Oscar then took out a small pocketknife from his cargo shorts and flipped up the blade. He inserted it between the rim of the screen and the window and angled the knife away from the window. The screen came out with barely any effort.

“If this is the original screen,” I said, “then an intruder could've easily popped out the screen, opened the window, and gotten into Noah's room.”

Oscar nodded but said nothing as he replaced the screen, then moved over to the other window and tried to do the same thing with his knife to that screen. It didn't budge. “It would've had to be this window,” he said, coming over to tap the loose screen. And then he leaned forward and studied all the other screens along the back of the house one by one before turning back to me. “They're all the same as far as wear and tear. Frames are all identical colors. I'd bet they were all manufactured and installed at the same time.”
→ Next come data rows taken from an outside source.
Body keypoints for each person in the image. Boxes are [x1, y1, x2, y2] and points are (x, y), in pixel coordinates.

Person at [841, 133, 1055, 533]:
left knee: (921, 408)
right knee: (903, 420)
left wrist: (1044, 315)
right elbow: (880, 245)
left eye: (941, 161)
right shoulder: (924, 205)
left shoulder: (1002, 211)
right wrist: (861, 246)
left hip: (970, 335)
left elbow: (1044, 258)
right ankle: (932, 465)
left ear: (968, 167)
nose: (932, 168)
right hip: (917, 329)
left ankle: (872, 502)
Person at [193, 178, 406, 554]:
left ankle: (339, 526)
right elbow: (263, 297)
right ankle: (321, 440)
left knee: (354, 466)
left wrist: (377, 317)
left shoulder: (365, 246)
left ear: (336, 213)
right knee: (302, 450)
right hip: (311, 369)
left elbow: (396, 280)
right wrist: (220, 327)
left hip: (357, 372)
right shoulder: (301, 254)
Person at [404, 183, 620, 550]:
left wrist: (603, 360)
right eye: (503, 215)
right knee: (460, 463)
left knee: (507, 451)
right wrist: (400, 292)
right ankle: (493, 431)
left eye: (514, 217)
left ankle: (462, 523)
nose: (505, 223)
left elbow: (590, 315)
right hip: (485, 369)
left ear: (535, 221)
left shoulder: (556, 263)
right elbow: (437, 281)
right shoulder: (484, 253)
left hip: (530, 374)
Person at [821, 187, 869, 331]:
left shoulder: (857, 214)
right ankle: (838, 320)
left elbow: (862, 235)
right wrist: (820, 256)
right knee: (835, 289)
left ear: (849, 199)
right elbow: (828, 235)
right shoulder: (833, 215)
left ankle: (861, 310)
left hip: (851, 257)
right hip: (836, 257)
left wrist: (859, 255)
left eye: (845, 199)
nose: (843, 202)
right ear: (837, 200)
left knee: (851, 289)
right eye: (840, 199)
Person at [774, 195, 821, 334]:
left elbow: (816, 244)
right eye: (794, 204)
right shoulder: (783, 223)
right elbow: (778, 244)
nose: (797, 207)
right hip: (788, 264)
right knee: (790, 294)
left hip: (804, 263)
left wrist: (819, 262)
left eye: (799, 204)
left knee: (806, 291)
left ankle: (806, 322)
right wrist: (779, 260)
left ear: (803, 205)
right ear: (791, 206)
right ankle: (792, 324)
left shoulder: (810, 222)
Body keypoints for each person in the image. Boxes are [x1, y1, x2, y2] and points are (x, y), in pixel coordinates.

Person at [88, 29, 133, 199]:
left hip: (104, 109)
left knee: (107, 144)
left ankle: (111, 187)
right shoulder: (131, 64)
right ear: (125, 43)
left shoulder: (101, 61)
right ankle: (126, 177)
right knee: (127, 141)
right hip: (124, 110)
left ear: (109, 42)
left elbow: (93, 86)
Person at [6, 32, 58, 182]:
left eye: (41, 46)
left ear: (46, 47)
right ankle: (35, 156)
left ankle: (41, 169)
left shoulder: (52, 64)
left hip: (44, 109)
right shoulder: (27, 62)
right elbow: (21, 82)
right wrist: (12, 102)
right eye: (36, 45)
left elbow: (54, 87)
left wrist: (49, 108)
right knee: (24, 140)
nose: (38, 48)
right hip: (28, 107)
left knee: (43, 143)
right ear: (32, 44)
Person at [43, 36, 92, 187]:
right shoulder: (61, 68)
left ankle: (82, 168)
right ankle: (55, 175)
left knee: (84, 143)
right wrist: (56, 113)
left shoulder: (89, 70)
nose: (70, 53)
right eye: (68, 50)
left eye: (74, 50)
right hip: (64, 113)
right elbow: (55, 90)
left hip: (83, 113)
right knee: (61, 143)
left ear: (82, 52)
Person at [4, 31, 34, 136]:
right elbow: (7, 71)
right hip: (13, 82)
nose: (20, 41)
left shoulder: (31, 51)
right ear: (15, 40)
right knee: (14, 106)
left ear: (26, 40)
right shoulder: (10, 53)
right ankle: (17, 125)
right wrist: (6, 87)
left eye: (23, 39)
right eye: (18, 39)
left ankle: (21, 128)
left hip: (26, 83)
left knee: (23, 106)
“Like when the house was built?”

Oscar stepped back from the house and studied it and the surrounding yard. “I'll bet you this place was only a year or two old when Miller and her son moved in. It might've even been brand-new.”

“It's younger than I would've guessed,” I said, moving over to him to look at the house too.

“Texas can be hard on a house,” he said. “The heat in the summer can bake the youth right out of it. The real clue is that tree,” he said, pointing across the yard to an oak tree that was just a
smidge past small and headed to medium size. “That guy can't be more than fifteen years old, which means he probably got planted when he was four or five.”

“Why is that important?” I asked, thinking anyone in the past ten years could've planted that young tree.